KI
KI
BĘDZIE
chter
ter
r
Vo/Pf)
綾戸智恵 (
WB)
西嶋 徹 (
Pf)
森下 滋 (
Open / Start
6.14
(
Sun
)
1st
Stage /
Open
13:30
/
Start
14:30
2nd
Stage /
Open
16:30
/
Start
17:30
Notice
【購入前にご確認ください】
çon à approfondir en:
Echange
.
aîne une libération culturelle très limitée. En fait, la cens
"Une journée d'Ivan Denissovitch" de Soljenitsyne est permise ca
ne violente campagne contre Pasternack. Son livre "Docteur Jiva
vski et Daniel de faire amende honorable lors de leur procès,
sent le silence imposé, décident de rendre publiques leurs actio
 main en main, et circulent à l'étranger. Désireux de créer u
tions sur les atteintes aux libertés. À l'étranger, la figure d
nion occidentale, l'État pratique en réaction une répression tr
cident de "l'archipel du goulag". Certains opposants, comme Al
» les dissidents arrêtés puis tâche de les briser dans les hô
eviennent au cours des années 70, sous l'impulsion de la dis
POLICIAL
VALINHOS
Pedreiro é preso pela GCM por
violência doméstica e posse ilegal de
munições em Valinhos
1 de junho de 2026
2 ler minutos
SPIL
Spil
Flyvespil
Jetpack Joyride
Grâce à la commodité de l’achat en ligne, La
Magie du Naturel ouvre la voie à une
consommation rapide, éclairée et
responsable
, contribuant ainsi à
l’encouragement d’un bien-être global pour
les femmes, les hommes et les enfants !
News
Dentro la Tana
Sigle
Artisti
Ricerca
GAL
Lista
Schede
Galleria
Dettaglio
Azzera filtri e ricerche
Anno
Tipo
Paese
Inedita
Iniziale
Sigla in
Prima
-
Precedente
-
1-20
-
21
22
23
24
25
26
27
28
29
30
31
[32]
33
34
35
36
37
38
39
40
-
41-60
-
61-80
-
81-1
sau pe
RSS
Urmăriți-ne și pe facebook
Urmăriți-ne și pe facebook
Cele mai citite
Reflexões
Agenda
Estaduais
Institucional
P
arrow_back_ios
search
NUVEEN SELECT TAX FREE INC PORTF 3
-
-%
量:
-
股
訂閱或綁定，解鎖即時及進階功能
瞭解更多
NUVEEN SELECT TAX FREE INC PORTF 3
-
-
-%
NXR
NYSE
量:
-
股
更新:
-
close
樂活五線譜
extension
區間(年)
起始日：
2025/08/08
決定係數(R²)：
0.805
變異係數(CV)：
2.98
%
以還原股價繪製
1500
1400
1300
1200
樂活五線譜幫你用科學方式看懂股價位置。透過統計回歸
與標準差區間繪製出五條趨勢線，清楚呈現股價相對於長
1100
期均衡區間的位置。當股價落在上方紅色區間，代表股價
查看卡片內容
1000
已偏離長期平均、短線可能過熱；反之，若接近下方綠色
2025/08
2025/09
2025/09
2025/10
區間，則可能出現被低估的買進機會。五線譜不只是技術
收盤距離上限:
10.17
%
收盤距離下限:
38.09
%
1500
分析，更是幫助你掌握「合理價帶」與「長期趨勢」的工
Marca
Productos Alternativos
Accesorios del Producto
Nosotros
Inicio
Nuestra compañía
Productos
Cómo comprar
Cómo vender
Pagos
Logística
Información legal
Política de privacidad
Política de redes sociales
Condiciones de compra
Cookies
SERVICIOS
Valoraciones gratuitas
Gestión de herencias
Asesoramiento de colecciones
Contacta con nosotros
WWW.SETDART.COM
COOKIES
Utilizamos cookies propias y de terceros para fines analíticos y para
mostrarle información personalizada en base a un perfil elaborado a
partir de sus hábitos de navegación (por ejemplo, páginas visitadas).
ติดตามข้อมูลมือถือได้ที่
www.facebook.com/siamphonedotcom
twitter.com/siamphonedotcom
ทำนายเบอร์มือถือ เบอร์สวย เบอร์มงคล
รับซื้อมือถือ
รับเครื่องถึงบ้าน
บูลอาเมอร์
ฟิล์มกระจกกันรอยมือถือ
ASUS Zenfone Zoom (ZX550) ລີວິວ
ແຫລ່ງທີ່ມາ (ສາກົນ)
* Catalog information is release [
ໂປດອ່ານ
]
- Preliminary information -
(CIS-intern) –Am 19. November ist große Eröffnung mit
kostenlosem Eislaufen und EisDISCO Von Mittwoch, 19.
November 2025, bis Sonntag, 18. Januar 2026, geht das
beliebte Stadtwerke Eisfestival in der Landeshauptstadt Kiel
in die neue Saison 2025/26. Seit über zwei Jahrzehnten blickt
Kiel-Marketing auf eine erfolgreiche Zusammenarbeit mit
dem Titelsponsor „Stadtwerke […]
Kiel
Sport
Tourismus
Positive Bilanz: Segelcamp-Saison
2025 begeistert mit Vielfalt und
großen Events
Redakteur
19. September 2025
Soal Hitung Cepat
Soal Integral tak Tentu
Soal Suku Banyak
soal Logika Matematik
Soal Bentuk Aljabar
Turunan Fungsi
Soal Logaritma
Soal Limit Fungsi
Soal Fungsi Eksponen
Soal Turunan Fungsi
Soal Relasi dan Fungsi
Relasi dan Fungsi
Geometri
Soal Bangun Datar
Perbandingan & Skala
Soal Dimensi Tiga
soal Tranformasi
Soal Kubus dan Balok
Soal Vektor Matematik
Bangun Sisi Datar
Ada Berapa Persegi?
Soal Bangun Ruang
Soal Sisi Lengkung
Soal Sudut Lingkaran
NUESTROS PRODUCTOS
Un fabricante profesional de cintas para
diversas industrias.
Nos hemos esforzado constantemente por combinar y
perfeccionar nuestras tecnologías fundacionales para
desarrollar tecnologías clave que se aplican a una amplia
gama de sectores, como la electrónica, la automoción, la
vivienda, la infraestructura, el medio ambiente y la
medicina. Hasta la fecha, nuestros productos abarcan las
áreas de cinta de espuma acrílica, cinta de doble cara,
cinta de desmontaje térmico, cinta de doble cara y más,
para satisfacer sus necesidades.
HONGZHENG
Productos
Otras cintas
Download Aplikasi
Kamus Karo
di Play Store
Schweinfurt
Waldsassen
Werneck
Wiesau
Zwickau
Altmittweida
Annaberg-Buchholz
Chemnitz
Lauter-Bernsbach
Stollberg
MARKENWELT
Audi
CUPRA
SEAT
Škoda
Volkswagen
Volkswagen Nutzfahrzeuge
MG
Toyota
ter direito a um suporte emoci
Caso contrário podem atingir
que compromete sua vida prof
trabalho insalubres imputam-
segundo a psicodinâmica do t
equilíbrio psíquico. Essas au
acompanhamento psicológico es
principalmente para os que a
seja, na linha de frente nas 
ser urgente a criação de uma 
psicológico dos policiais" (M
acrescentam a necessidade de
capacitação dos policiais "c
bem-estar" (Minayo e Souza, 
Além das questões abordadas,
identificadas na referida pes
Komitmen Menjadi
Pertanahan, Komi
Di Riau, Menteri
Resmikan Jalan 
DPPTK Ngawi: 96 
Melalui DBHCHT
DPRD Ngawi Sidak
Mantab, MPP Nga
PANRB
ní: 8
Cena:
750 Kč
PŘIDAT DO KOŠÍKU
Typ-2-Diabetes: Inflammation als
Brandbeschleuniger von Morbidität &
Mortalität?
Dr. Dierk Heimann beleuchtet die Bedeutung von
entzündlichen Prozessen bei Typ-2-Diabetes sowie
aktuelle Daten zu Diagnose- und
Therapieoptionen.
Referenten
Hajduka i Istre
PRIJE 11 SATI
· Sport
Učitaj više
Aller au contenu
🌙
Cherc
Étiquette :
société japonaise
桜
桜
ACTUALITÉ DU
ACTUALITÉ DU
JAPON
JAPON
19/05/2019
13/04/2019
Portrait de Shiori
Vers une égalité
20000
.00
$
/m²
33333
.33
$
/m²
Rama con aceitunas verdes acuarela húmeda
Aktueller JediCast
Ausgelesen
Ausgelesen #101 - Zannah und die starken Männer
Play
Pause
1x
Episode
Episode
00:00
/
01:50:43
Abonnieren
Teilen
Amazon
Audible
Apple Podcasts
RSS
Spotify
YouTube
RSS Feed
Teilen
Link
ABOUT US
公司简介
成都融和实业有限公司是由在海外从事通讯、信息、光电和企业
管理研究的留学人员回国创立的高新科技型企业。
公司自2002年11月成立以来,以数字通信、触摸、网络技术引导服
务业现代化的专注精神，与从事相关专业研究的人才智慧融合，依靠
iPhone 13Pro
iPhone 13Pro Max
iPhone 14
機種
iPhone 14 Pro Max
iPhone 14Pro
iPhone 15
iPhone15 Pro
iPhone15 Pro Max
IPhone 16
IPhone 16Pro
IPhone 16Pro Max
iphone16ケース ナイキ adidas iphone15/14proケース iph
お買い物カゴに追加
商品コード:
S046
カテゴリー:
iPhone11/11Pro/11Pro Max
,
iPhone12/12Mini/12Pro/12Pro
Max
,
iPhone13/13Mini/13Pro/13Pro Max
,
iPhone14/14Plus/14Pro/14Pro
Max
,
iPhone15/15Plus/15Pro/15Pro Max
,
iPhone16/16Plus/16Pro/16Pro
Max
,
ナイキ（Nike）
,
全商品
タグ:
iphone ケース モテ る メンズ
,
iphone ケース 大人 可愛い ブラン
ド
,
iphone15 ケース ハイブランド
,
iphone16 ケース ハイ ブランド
--- --- ---
▸ Aim of the task:
Please copy the material again, starting at its first line and ending at the line that contains "vski et Daniel", and change "Stage" to "Set" with everything else left as it is.

▸ Result:
KI
KI
BĘDZIE
chter
ter
r
Vo/Pf)
綾戸智恵 (
WB)
西嶋 徹 (
Pf)
森下 滋 (
Open / Start
6.14
(
Sun
)
1st
Set /
Open
13:30
/
Start
14:30
2nd
Set /
Open
16:30
/
Start
17:30
Notice
【購入前にご確認ください】
çon à approfondir en:
Echange
.
aîne une libération culturelle très limitée. En fait, la cens
"Une journée d'Ivan Denissovitch" de Soljenitsyne est permise ca
ne violente campagne contre Pasternack. Son livre "Docteur Jiva
vski et Daniel de faire amende honorable lors de leur procès,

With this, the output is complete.